The NORM.DIST Function
The NORM.DIST function, as its name implies, returns the normal distribution (continuous probability function) given the mean and the standard deviation of your observations. The NORM.DIST function can return two different probabilities depending on the last argument whether you set it to TRUE or FALSE. Suppose that your observations have a mean of 40 and standard deviation of 10, by doing NORM.DIST(X,40,10,FALSE) the NORM.DIST function will return the probability of the value X occurring, whereas NORM.DIST(X,40,10,TRUE) will return the cumulative probability of all the values less than or equal to X.
If 40 represented the average minutes a person watches TV per day, with a standard deviation of 10, and your friend came to you saying she watches only 20 minutes of TV per day, now you would know that the probability of her watching exactly 20 minutes of TV per day is NORM.DIST(20,40,10,FALSE) = 0.54%, whereas the probability of her watching maximum 20 minutes of TV per day is NORM.DIST(20,40,10,TRUE) = 2.28%, which means that the probability of her watching TV more than 20 minutes a day is 1-0.028 = 97.72%
The NORM.INV Function
The NORM.INV function is the inverse of the NORM.DIST function.
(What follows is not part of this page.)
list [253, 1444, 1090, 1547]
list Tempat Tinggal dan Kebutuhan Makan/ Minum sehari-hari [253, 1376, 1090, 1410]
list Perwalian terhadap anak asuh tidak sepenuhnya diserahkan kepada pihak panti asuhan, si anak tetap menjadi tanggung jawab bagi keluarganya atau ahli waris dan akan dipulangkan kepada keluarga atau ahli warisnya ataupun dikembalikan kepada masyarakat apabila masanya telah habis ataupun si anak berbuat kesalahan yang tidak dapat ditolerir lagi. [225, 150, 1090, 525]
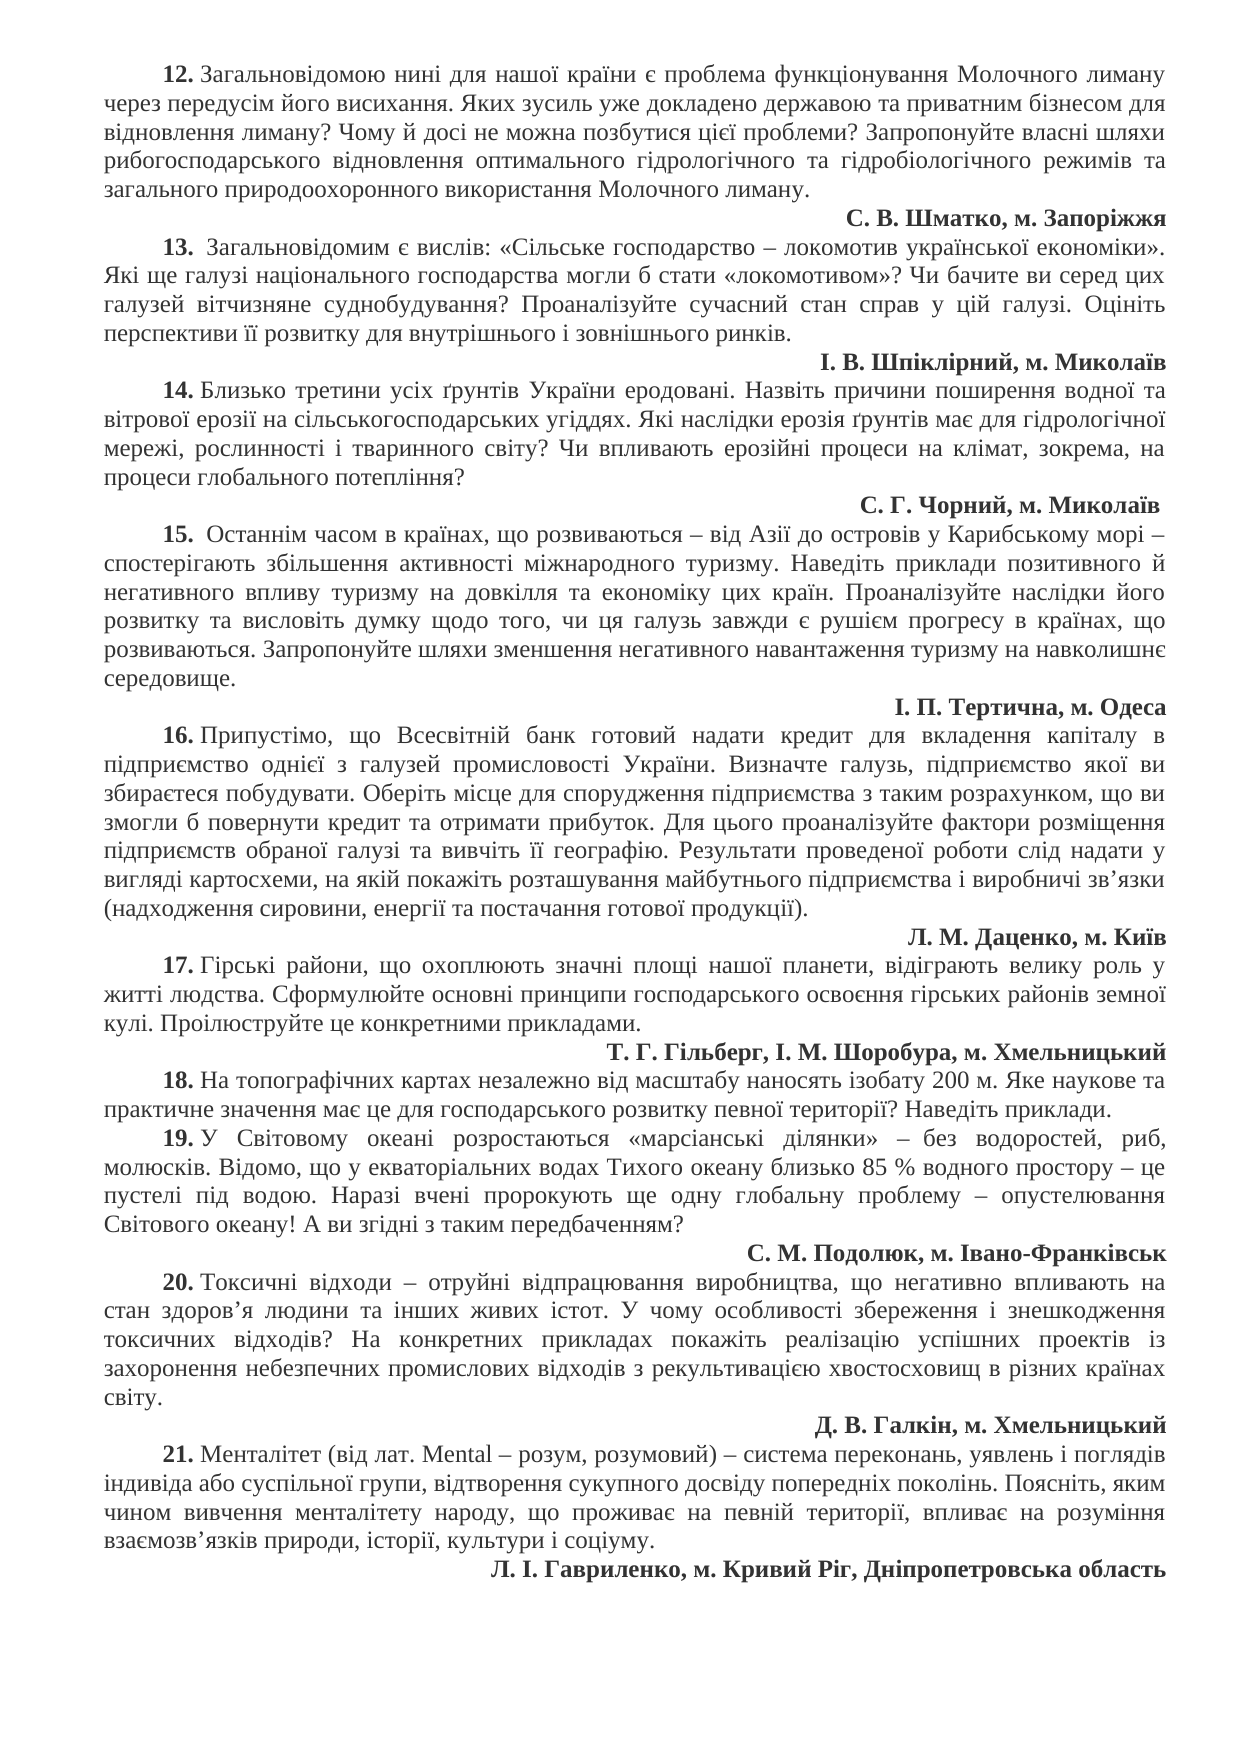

Using our example above, if we wanted to answer the question: How many minutes of TV can I watch maximum per day to be in the bottom 10%, the answer would be NORM.INV(0.1,40,10) = 27.18 minutes, which also means that in order to be in the top 90% I must watch more than 27.18 minutes of TV per day.
Plotting the Normal Distribution in Excel
Before plotting the data, we need to remember the 68-95-99 rule which states that roughly 68% of the values lie between one standard deviation from the mean, in our example above, this translates that roughly 68% of the values lie between 30 and 50 (40 – 10 and 40+10), about 95% of the values lie between two standard deviations from the mean, in our example 95% of values lie between 20 and 60 (40-(10*2) and 40+(10*2), and about 99.7% of the values lie between 3 standard deviations from the mean, in our example between 10 and 70 (40-(10*3) and 40+(10*3). Thanks to this, I will choose the minimum and maximum of our X axis to lie between 4 standard deviations from the mean (0 and 80).
In column E I have the placed all the values from 0 to 80 (stepping 0.2) and in column F the formula =NORM.DIST(E2,$C$2,$C$3,FALSE).
Finally, we are ready to select the data in column E and F and add our XY Scatter chart (I chose line with no markers)
Adding more information to our chart
Now it would be nice to add 3 different areas to our chart: one that highlights the range that lies within one standard deviation from the mean, one that highlights the one that lies within two standard deviations from the mean and one that highlights the one that lies within three standard deviations from the mean.
Adding the 68% area
We know that these values lie between 30 and 50 (40 – 10) and (40 + 10). This means that our series for the area needs to have 0 as Y values up until X = 30, then when X = 30 we will list 30 twice (one with Y value of 0 and one with Y value equal to the result of the NORM.DIST function), from 31 to 49 Y will be equal to the NORM.DIST function, and when X = 50 we will again list it twice, one with Y value of NORM.DIST and one with Y value of 0, finally for X > 50 we will have Y values of 0. Now, because eventually we will add this series to the secondary axis and we will chose a Date type axis, we will need to multiply all the X values by 10, because we need to have whole numbers without decimals in order for a date type axis to function properly.
After have built this series, we need to add it to the chart and then moving it to the secondary axis, changing the type of chart for the series to Area, make sure that the min and max of the secondary Y axis match those of the primary Y axis and adding the secondary horizontal axis, making sure it is a Date type axis whose min and max match those of the primary horizontal axis multiplied by 10. Then we need to get rid of the secondary vertical axis. After all these steps we are left with:
Adding the 95% area
The logic behind adding the second area is similar to the one above, but this time we will need the Y values of the area series to be equal to those of the NORM.DIST between X values of 20 to 30 and then between 50 to 60.
Then it is just a matter of again adding the series and following the same steps as above, but this time you do not need to modify the secondary axis values as they are already set:
Adding the 99% area
Following the same logic as for the previous area, but keeping in mind now that the area needs to cover the values from 10 to 20 and from 60 to 70, we can build the other series and adding it to the chart as we did above.
Once we are at this stage, we could add at the bottom of the chart 3 XY series to highlight the width of each range. We will need to set the minimum of the Y axis to -0.03 and then hide the negative values by choosing a custom number format of 0.0%;;0%.
Our final graph:
You can experiment with it and add new information. Also you can check how the graph changes by changing the standard deviation: for lower values of standard deviation, you will notice that the chart gets more centered around the mean and the opposite happens for higher values of standard deviation.